◆ Extract provided:
--

I'll get back when I'm done with this implementation.
Things need to be done for the beta release:
- Working EPUB implementation.
- Edit/Delete books.
- Edit/Delete Collections.
- Highlights/Annotations.
- Account settings.
EPUB support including the search functionality is implement now. Please let me know your feedback.
http://demo.libreread.org
Email: rkumarnirmal@gmail.com
Password: demo
I'm going to work on Highlight/Annotations feature.
I have done Highlights & Annotations for PDFs. Now you can Highlight a text and add comment to it on PDF files.
I'm starting to do the same for EPUBs now.
But we need to more user testing on this feature. If you are interested, Please check the uploaded book here
http://demo.libreread.org
Email: rkumarnirmal@gmail.com
Password: demo
Thanks!
It's pretty neat @mysticmode ! But I noticed some unusual things while trying out stuff
@karuppiah7890 Thanks for trying it out! What is it?
Once I highlight a line and then delete the highlight, then I am not able to highlight it again
@karuppiah7890 Wow! That's a nice find. Thank you! will fix it :)
It never gets selected with the blue highlight itself, when trying to highlight a text which is a superset of it. Everything gets selected except the old highlighted text
Ah! That's quite complicated for me now. Highlighting over the already highlighted text. I'll try to do that.
No, I mean, highlighting over an already highlighted and deleted highlight text
Yup, I will fix that :)
Like, say the text is "This is an example of an highlighted text". I highlight the word "example" and then delete the highlight. Then when I try to highlight whole sentence, it doesn't show blue highlight for "example" while selecting also.
And you could change the color of the highlight selection from blue to something else and also make it transparent so people can read when they are highlighting. And I see you use tooltips to show options to change the color and for notes and for deleting highlight. I think you could use the same for asking people if they want to highlight a text - as a tooltip, instead of showing an alert for asking if they want to highlight. I am talking about something like Medium publication highlight feature.

--

◆ Written instruction 1:
Answer these questions about the forum thread:
(a) What password is given for the demo account?
(b) For which file type were Highlights & Annotations finished first?
(c) Which publication's highlight feature is mentioned as a model?
◆ Written instruction 2: Reproduce the forum thread from "Things need to" up to and including "on Highlight/Annotations feature.".
Answer using only the forum thread above.

◆ Recorded data:
--

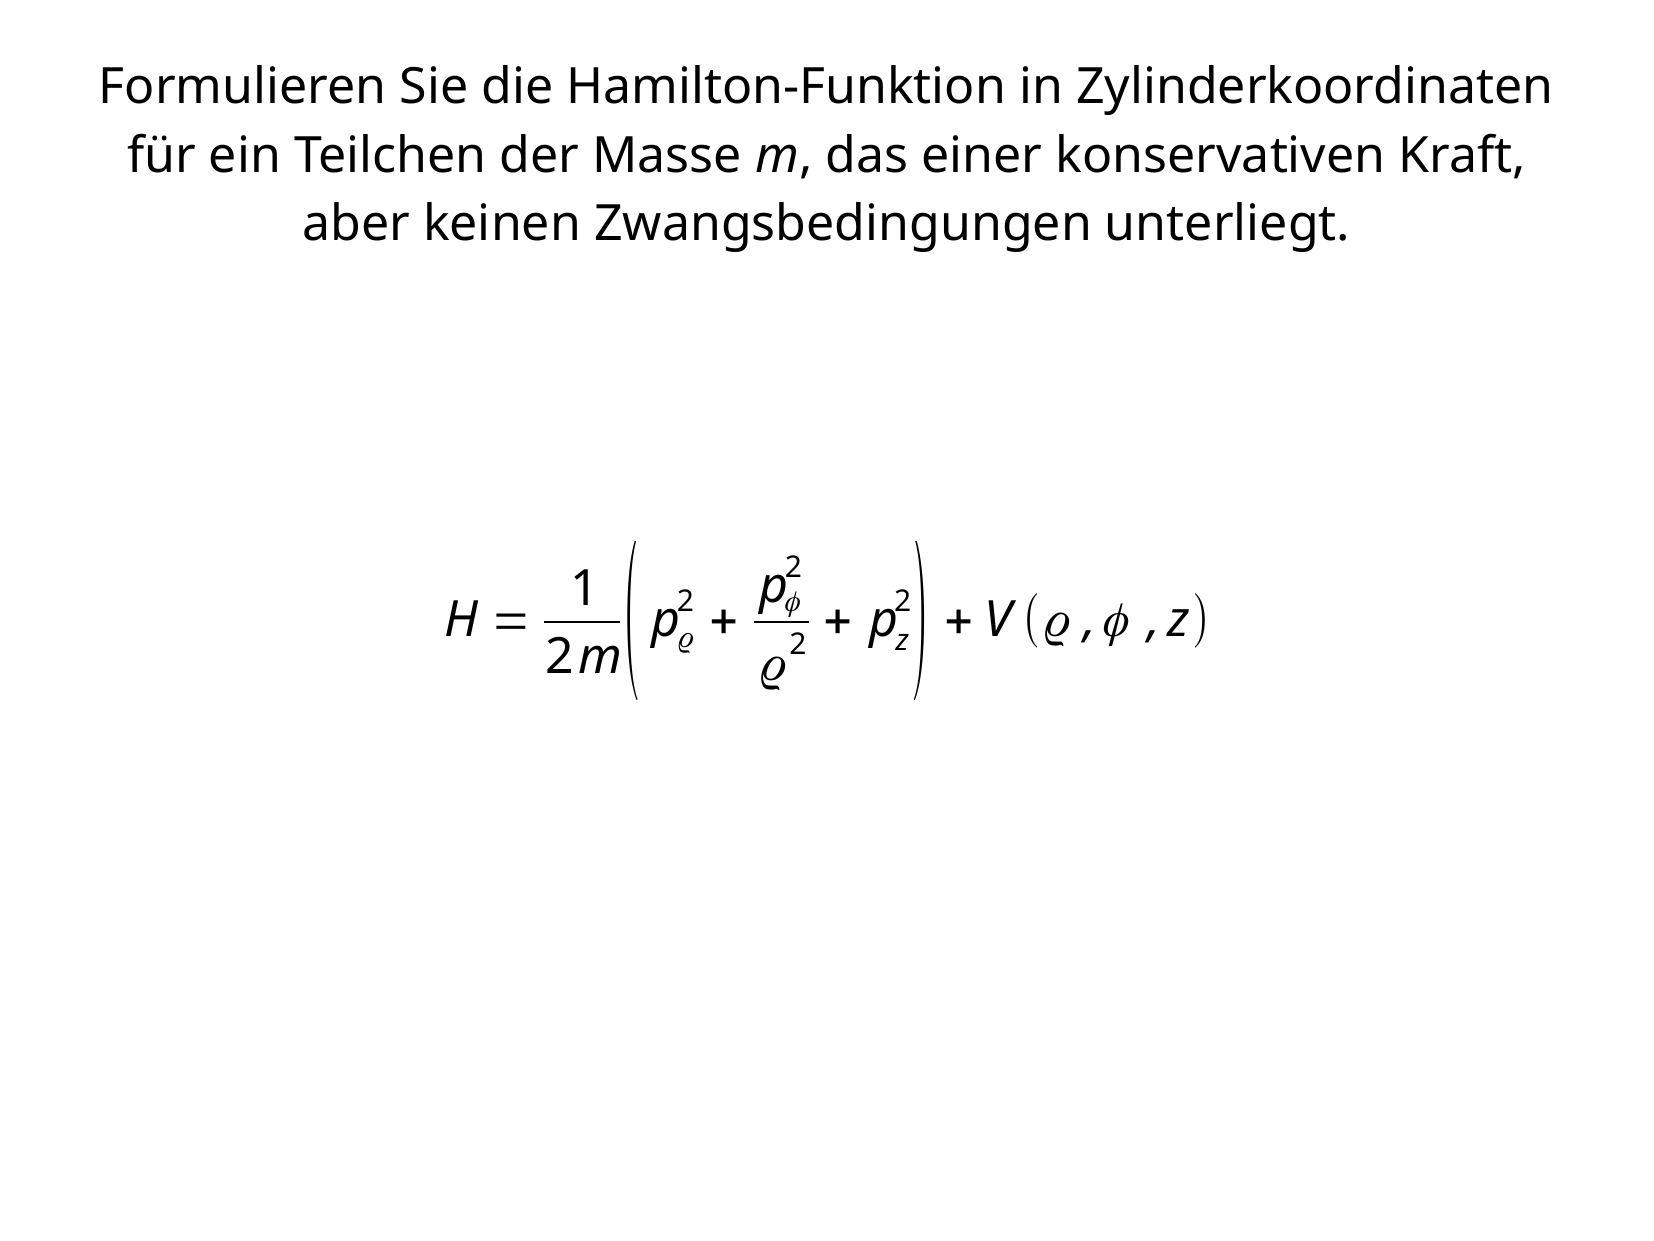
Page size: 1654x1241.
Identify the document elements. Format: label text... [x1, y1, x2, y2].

--

◆ Task answer 1:
(a) demo
(b) PDFs
(c) Medium

◆ Task answer 2:
Things need to be done for the beta release:
- Working EPUB implementation.
- Edit/Delete books.
- Edit/Delete Collections.
- Highlights/Annotations.
- Account settings.
EPUB support including the search functionality is implement now. Please let me know your feedback.
http://demo.libreread.org
Email: rkumarnirmal@gmail.com
Password: demo
I'm going to work on Highlight/Annotations feature.